The funny thing about being a blogger is that I forget people are reading sometimes.  Not that I forget that I’m sharing publicly or anything, I just forget that people are putting pieces together on the outside that I can’t see because I’m too inside my own thoughts and feelings and experiences.

My friend is right though, I do write about the same themes a lot – community, friendship, the Church, singleness.  I think that happens to most writers.  You find a passion and you sink your teeth into it and the words just kind of appear, because it’s what you’re thinking about all of the time, and often all that you’re thinking doesn’t make sense until you sit down and put the words on paper.

But, the reality is also that I write about what’s close to my heart.  I write about my friends because I love them, and they’re tangible examples of God’s love, and I think everybody should have those kinds of people in their lives.  I write about church because, as much as it frustrates me sometimes, I love the Church, and I think we can do better by each other than we are right now.  I write about community because, I think, that’s where friendship and church blur together to create the place I’m living right now, and I love this place.  And I write about being single probably because it’s my biggest point of wounding right now.  I write about being single not because I love my singleness, although most days I do, but because I’ve been made to feel small in my community because I’m single, and I don’t think people meant that to happen, and I hope that by writing about it we can start to talk about how we can love each other better, regardless of ring status.

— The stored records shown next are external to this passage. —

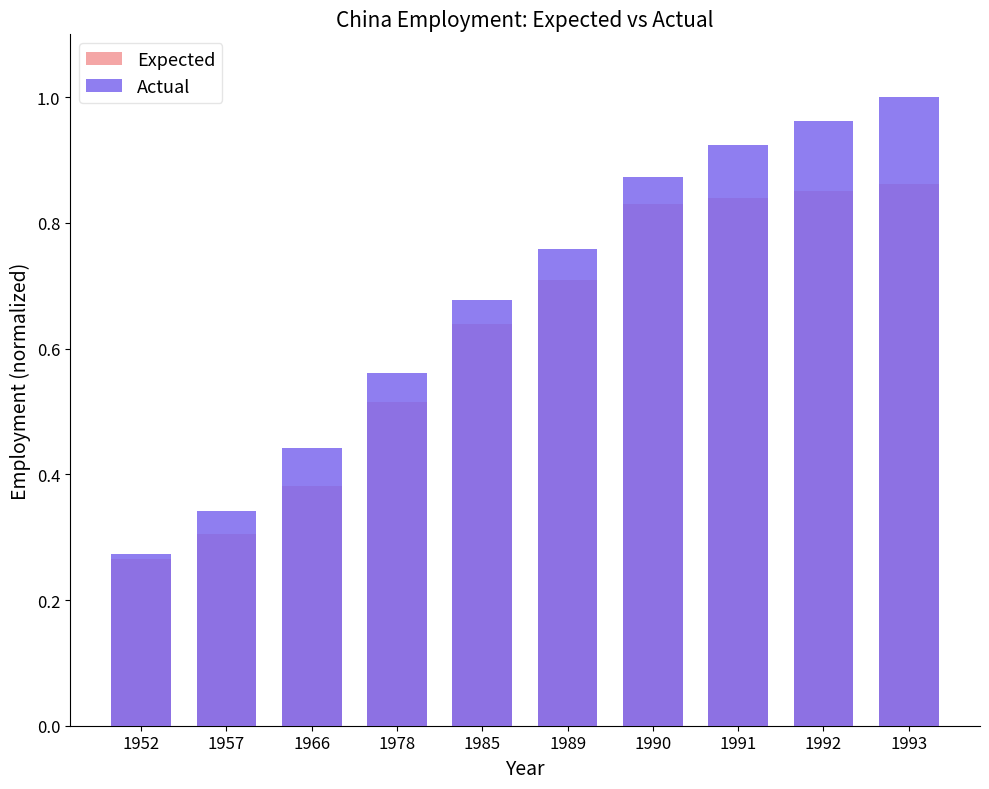

What is the value of the Actual bar at the 3rd from the left?

0.4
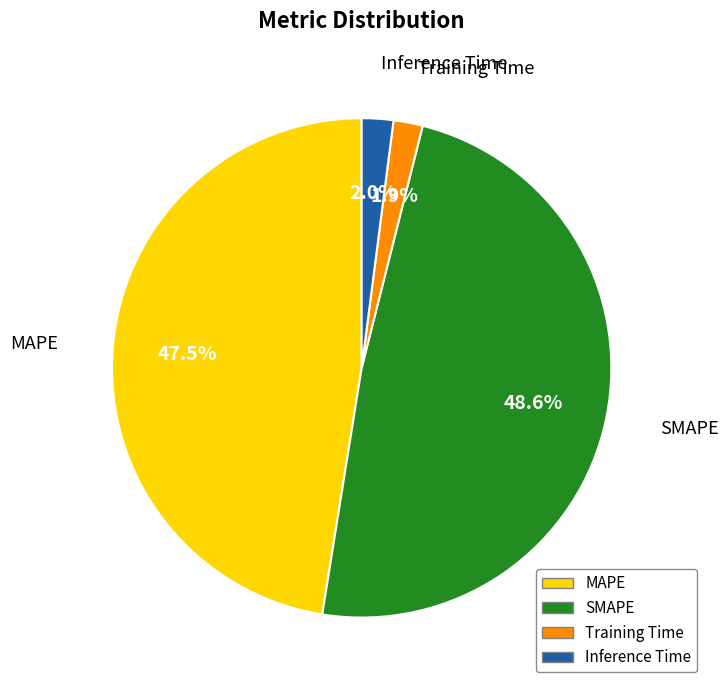

Which has a higher value, SMAPE or Inference Time?

SMAPE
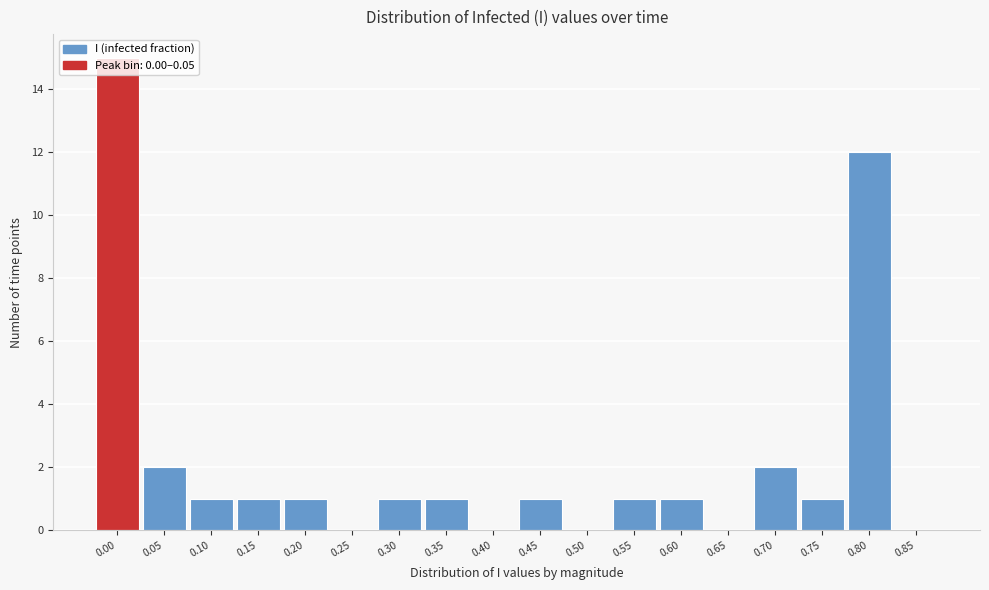

What is the greatest value displayed?

15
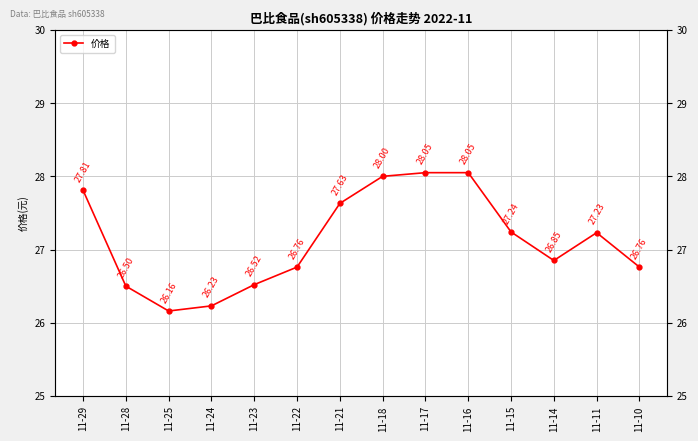

What is the ratio of the value at 11-29 to the value at 11-17?

1.0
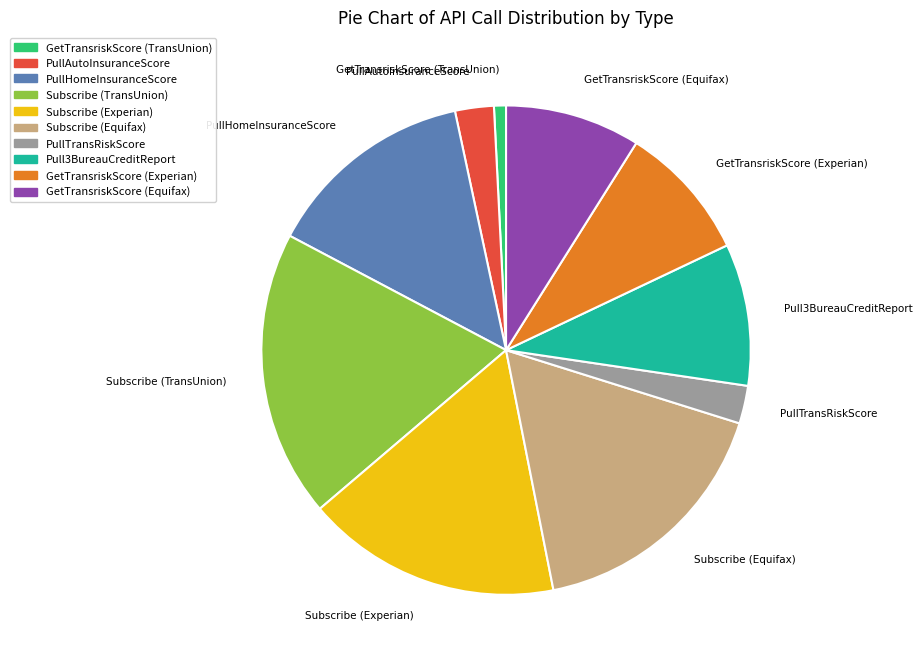

Which has a higher value, PullHomeInsuranceScore or Pull3BureauCreditReport?

PullHomeInsuranceScore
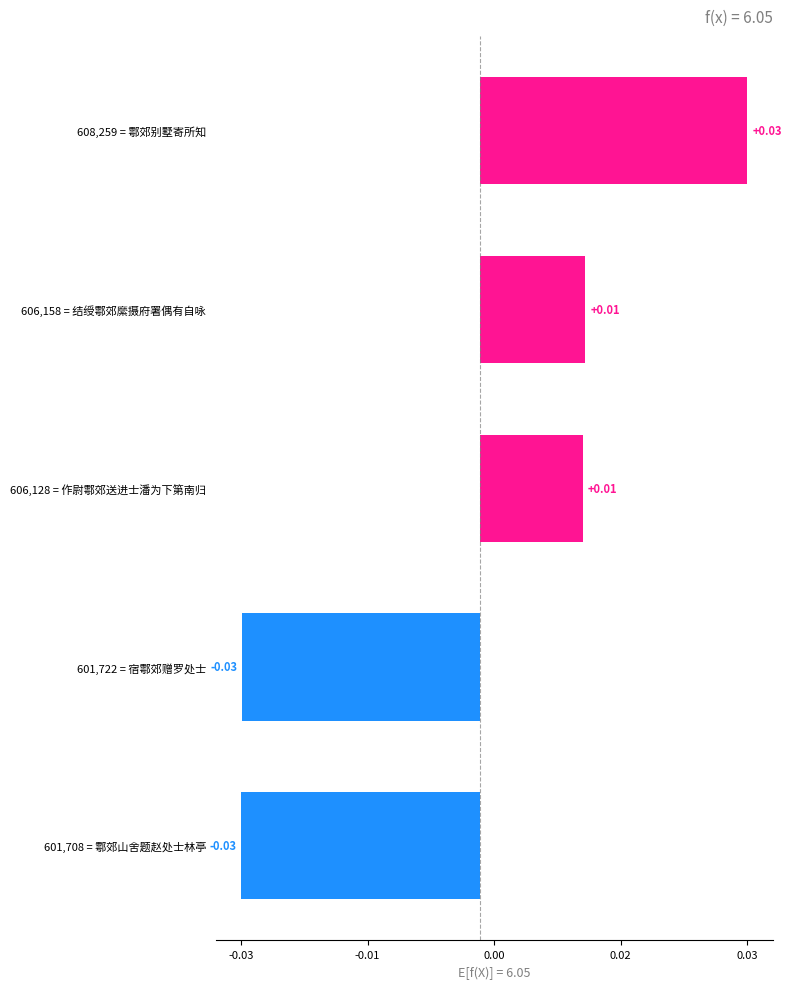

Are the bars grouped side by side (vs. stacked)?

No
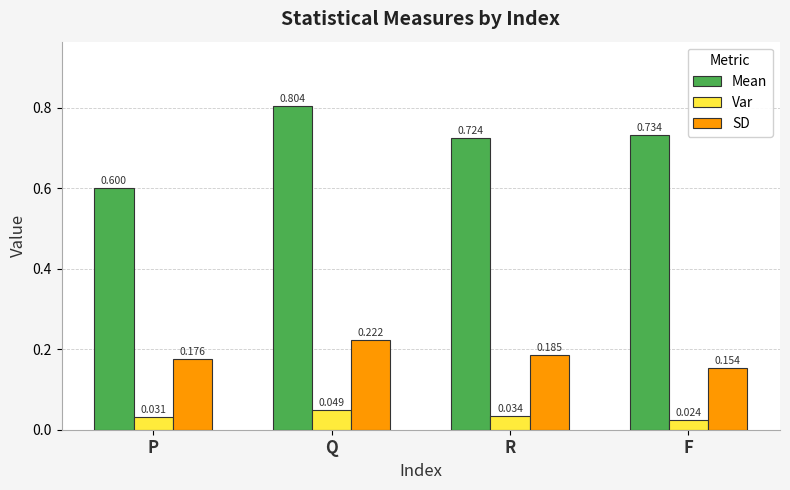

What is the greatest value displayed?

0.8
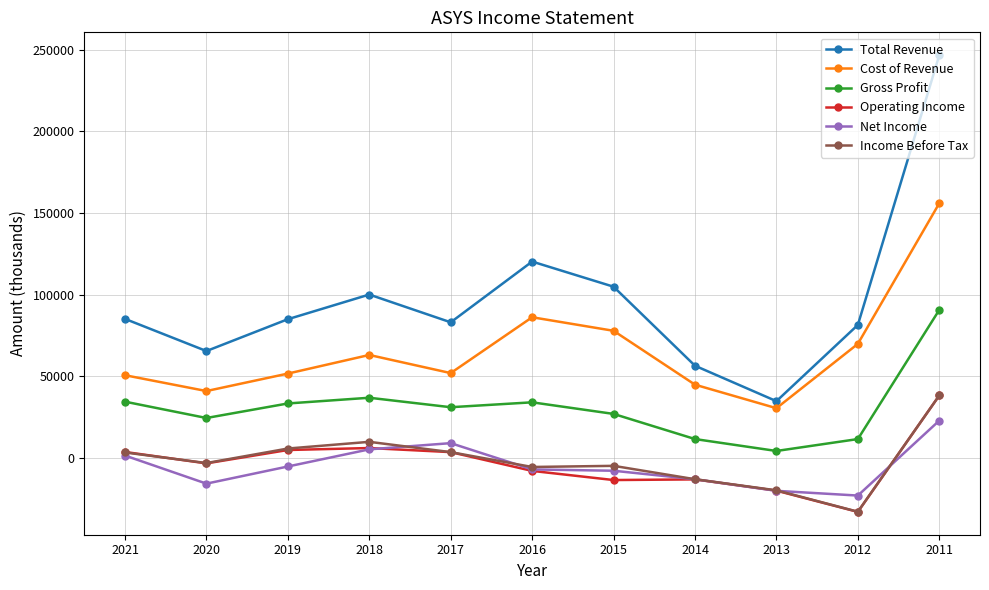

True or false: Net Income and Gross Profit intersect in this chart.

False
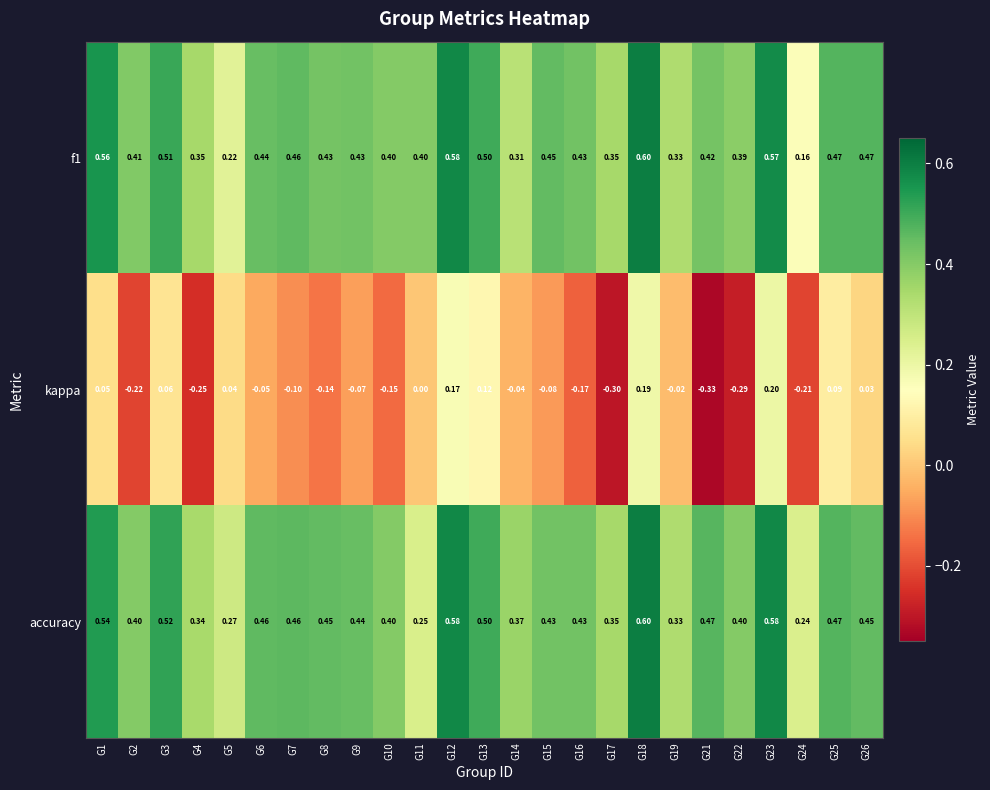

Is the value of kappa at G7 greater than the value of accuracy at G6?

No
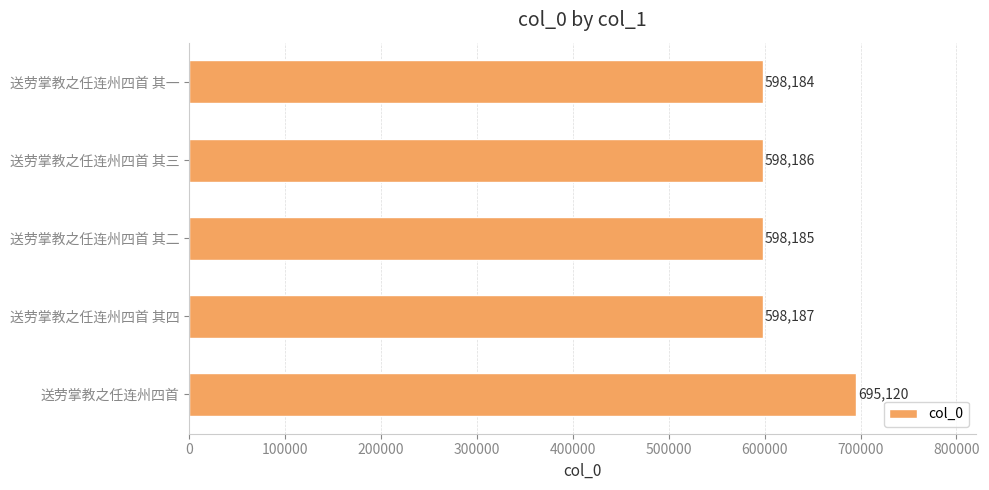

True or false: the data shows 598187 at 送劳掌教之任连州四首 其四.

True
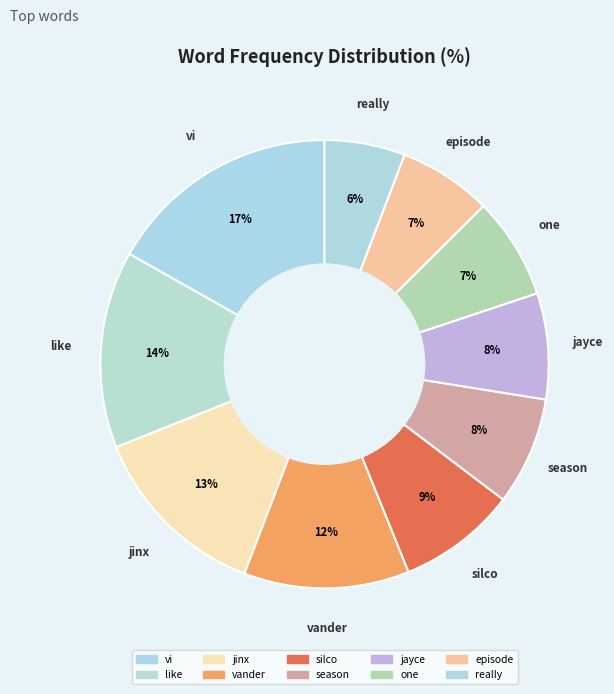

The episode slice represents 1% of the pie. True or false?

False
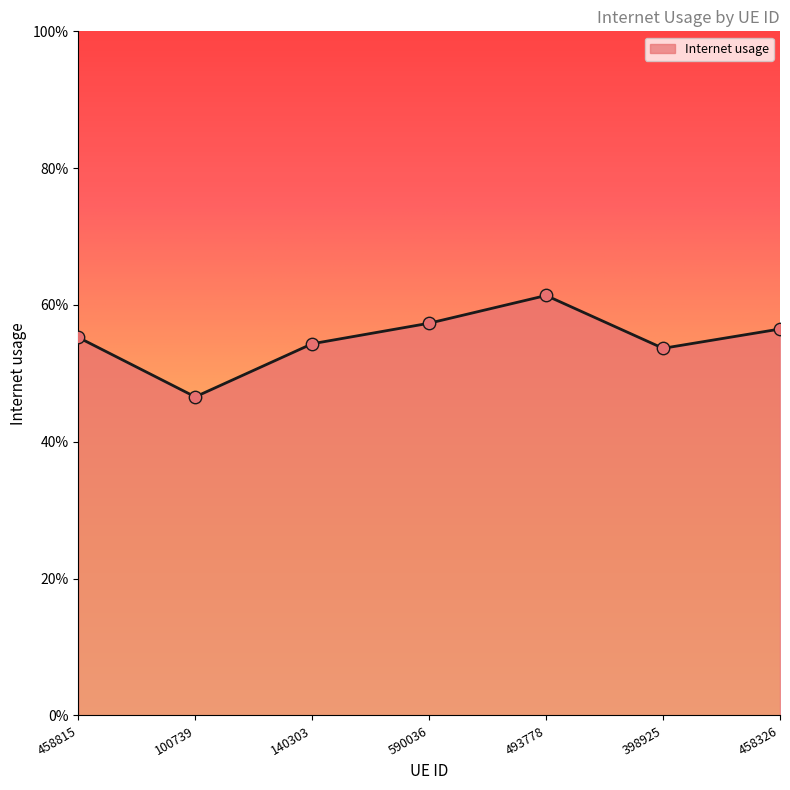

Which has a higher value, 140303 or 493778?

493778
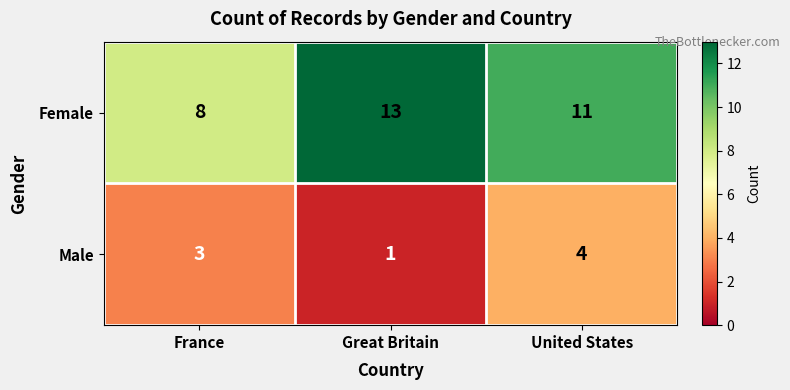

What is the sum of all Male values?

8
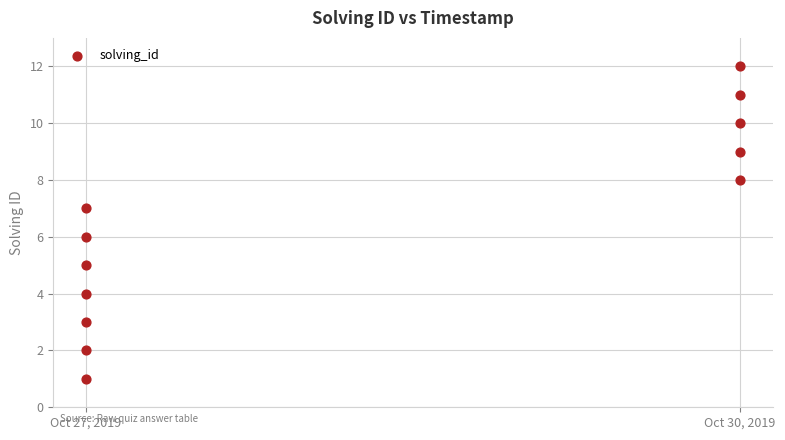

What is the average X value?

1572305273577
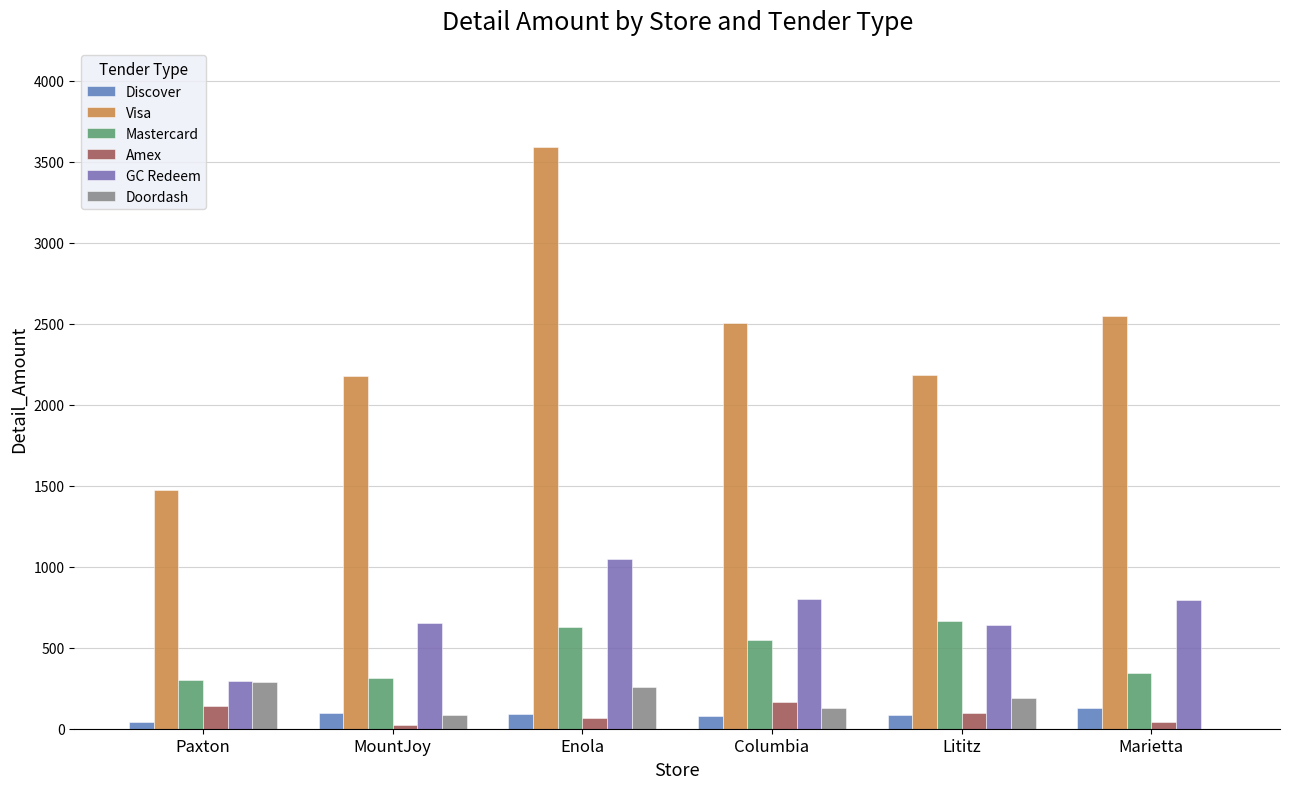

What is the total value across all series at Enola?

5685.9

I don’t ever want to sound like I’m getting on my high horse, but I suppose when you’re a blogger, writer, speaker, or any kind of someone who puts their thoughts out there in a way for a people to interact with, you’re going to have high horse moments.   We’re going to have those things that so drive us  to communicate that we’re going to not always get the tone right, or we’re going to be too pointed, or…I don’t know…something.  We’re just not always going to get it right.  For this, I am terribly sorry.

But, I think that’s why we writers and communicators value so desperately the honest feedback of the people who are reading and listening.   Please don’t stop. You are sharpening our thoughts, and challenging us, and making us better people and better writers.  And I promise to listen, and interact with what you’re offering, and come down from my high horse. Or at least, I’ll try.

And I suppose really what I’m asking for is a little more grace between us, a little more space for understanding, a little more hope that we can figure out a way to love each other better.